The preliminary study examined people who had resection surgery, removing the main trunk or branches of the vagus nerve. The surgery, called vagotomy, is used for people with ulcers. Researchers used national registers in Sweden to compare 9,430 people who had a vagotomy over a 40-year period to 377,200 people from the general population. During that time, 101 people who had a vagotomy developed Parkinson’s disease, or 1.07 percent, compared to 4,829 people in the control group, or 1.28 percent. This difference was not significant.

But when researchers analyzed the results for the two different types of vagotomy surgery, they found that people who had a truncal vagotomy at least five years earlier were less likely to develop Parkinson’s disease than those who had not had the surgery and had been followed for at least five years. In a truncal vagotomy, the nerve trunk is fully resected.
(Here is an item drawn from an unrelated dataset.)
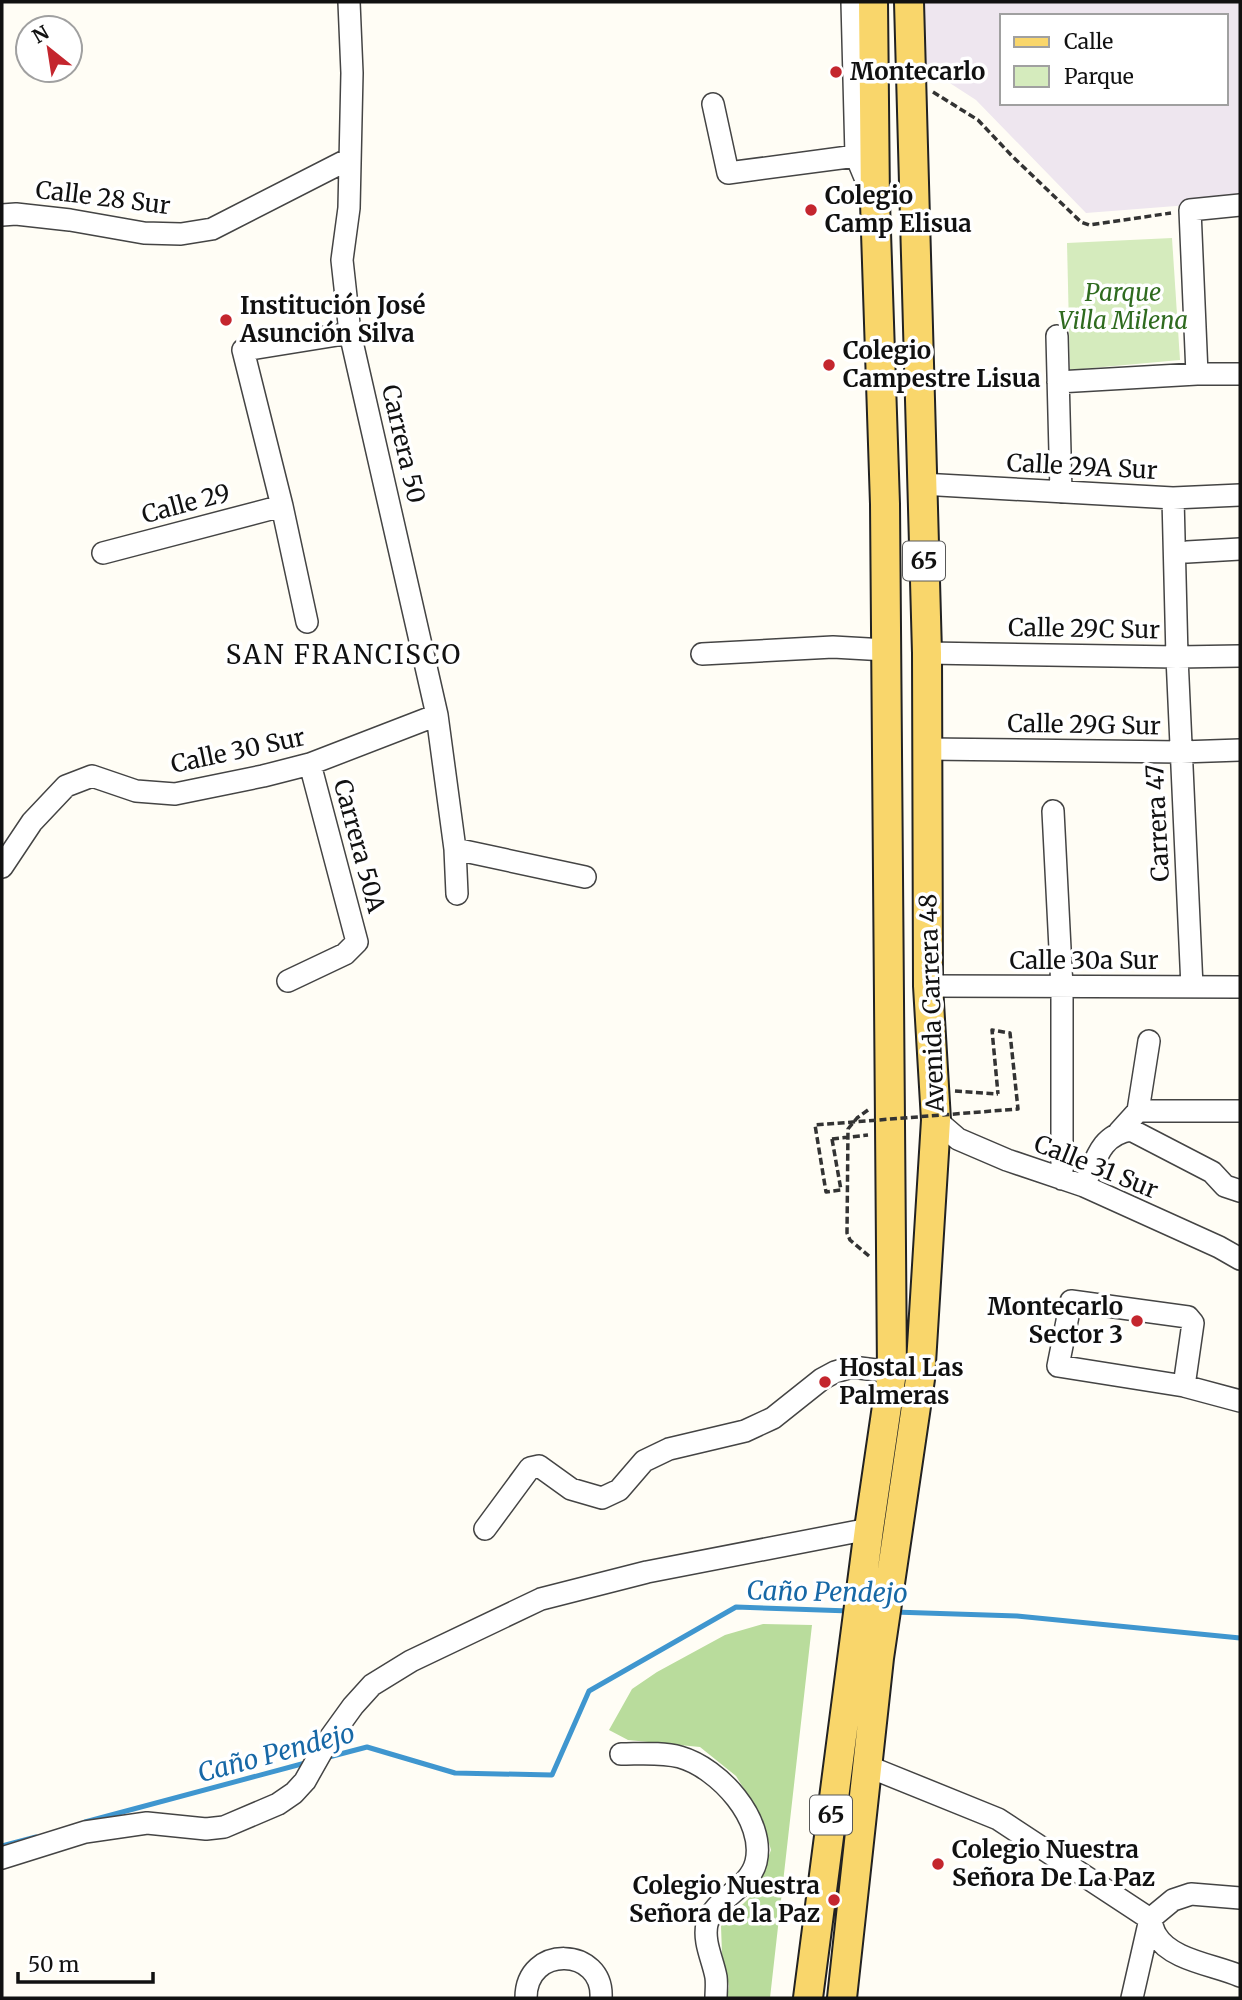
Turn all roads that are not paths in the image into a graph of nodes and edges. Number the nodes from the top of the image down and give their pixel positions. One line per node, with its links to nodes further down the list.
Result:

In a selective vagotomy, only some branches of the nerve are resected.
 

msf

Senior Member
Messages
3,650
I know how severe it is.

Joke? Or are you avoiding the obvious implication of the sentence I quoted from the paper, which was that they are interested in the gut in ME because it might be a way of controlling the severity of the illness?
 

M Paine

Senior Member
Messages
341
Location
Auckland, New Zealand
Yes I'm aware of that. The point I was making was that the long duration cases do rather contradict a hypothesis based on bacterial translocation causing systemic inflammation as an ongoing driver of ME/CFS symptoms.
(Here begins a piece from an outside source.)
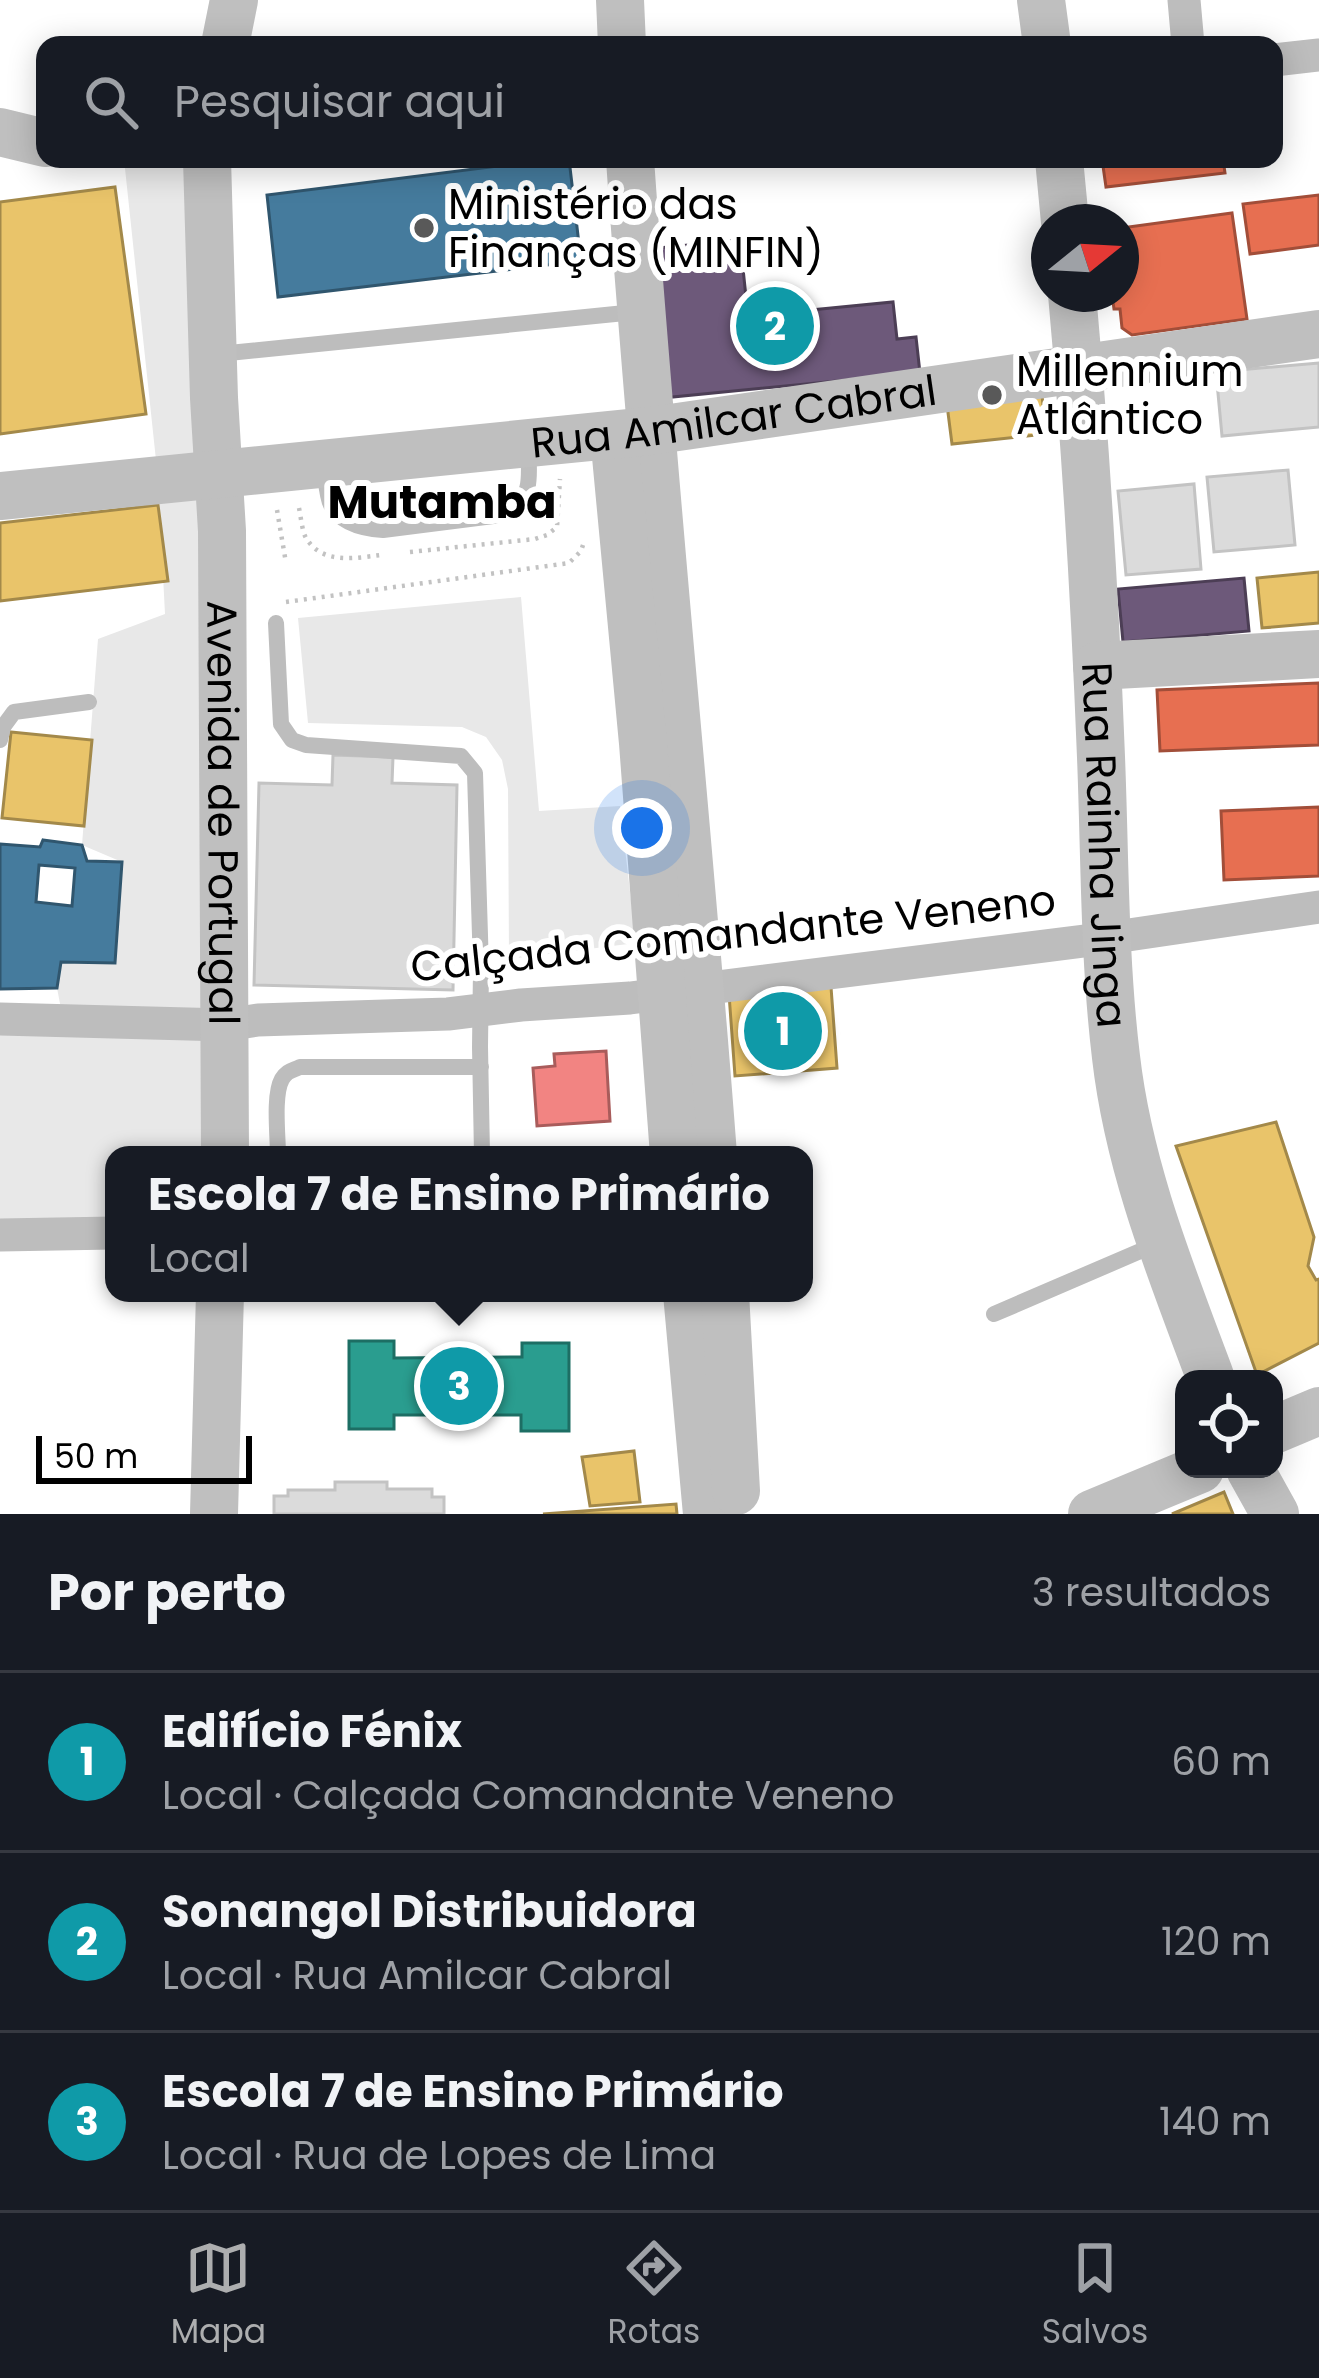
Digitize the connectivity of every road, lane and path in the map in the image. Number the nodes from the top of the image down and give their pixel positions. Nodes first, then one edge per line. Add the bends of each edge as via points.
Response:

Rather than just 'different' systemic inflammation should be easily recognisable. That's not to say that an inflammatory process at the early stages might not be able to establish a stable self-perpetuating (neuro)immune disease state in the absence of ongoing peripheral stimulation - but that's a different hypothesis.
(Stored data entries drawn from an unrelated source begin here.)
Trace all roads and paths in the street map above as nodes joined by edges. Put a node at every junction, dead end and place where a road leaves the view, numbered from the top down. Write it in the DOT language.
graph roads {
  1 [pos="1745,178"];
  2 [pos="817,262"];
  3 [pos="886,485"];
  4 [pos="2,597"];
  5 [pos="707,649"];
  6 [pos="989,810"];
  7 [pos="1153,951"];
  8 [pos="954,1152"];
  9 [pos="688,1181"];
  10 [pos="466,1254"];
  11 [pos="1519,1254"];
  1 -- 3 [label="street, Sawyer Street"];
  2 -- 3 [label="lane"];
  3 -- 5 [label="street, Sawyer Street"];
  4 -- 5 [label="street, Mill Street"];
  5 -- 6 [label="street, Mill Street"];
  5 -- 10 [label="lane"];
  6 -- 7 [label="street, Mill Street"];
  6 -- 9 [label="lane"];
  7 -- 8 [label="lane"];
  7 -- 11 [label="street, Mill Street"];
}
Compared to controls typical markers for inflammation are often elevated in ME/CFS patients (CRP, IL-6, neopterin etc..). It's not that these patient groups don't have elevated markers for inflammation, rather that they cannot identify a consistent pattern.
 

Gemini

Senior Member
Messages
1,176
Location
East Coast USA
To me it seems like changes in the microbiome could be a consequence rather than a cause of ME. I'm definitely interested to hear logical arguments as to why I could be wrong though! :)

Or right....

This 2-minute video is worth a watch: describes a triggering infection, think of the ME/CFS "hit-and-run" theory, which then causes microbiota dysfunction and translocation leading to chronic disease (animal model); research published in Cell with commentary in Science:


@Simon wrote an excellent post in 2015 about the findings:

http://forums.phoenixrising.me/inde...t-infection-in-mouse-study.40408/#post-650239
 

Seven7

Seven
Messages
3,444
Location
USA
Wound't we see more Chron's Desease here?? I do have colitis which is related, since the low bacteria Faecalibacterium is implicated in several other diseases.
 

cigana

Senior Member
Messages
1,095
Location
UK
This study is not exactly what you are looking for, but it might be something you want to look at, if you haven't already.
LINK
Very interesting and relevant, thanks.

A general question: how can LPS in plasma make you feel ill if there is no cytokine/C4a/CD14 response?
(My understanding was that the immune response to LPS was what made you ill - is this not true?)
 

cigana

Senior Member
Messages
1,095
Location
UK
Also, as far as thinking about why changed gut bacteria might be relevant, we should keep in mind the vagus nerve as well as the gut wall.

I was briefly involved in a Twitter exchange with Michael van Elzakker, Harvard Postdoc and ME/CFS researcher. He says "Vagus nerve samples the enteric microbiota on an ongoing basis; probably some peoples' ME/CFS symptoms are driven by inflammatory gut flora."

The vagus nerve links the gut and the brain (which is itself an immune mediation centre) and could in theory cause the brain to trigger systemic effects.
I'm suddenly much more interested in the vagus nerve hypothesis now!
 

Marco

Grrrrrrr!
Messages
2,386
Location
Near Cognac, France
Joke? Or are you avoiding the obvious implication of the sentence I quoted from the paper, which was that they are interested in the gut in ME because it might be a way of controlling the severity of the illness?

If they had set out plausible hypothesis supporting this I'd welcome it. I just don't see it in this paper.